→ **Data extracts**:
※ ※ ※

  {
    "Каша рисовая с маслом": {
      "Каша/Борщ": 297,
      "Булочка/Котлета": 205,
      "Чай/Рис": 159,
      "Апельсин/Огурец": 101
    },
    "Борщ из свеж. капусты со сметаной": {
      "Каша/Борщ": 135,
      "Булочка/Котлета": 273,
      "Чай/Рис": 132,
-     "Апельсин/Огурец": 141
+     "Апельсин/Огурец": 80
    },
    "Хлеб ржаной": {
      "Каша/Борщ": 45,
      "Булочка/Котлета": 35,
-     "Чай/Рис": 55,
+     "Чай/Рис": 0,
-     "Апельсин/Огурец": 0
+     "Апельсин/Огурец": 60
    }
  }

※ ※ ※

Copy every line of the records, leaving nothing out.

→ **Answer to the problem**:
  {
    "Каша рисовая с маслом": {
      "Каша/Борщ": 297,
      "Булочка/Котлета": 205,
      "Чай/Рис": 159,
      "Апельсин/Огурец": 101
    },
    "Борщ из свеж. капусты со сметаной": {
      "Каша/Борщ": 135,
      "Булочка/Котлета": 273,
      "Чай/Рис": 132,
-     "Апельсин/Огурец": 141
+     "Апельсин/Огурец": 80
    },
    "Хлеб ржаной": {
      "Каша/Борщ": 45,
      "Булочка/Котлета": 35,
-     "Чай/Рис": 55,
+     "Чай/Рис": 0,
-     "Апельсин/Огурец": 0
+     "Апельсин/Огурец": 60
    }
  }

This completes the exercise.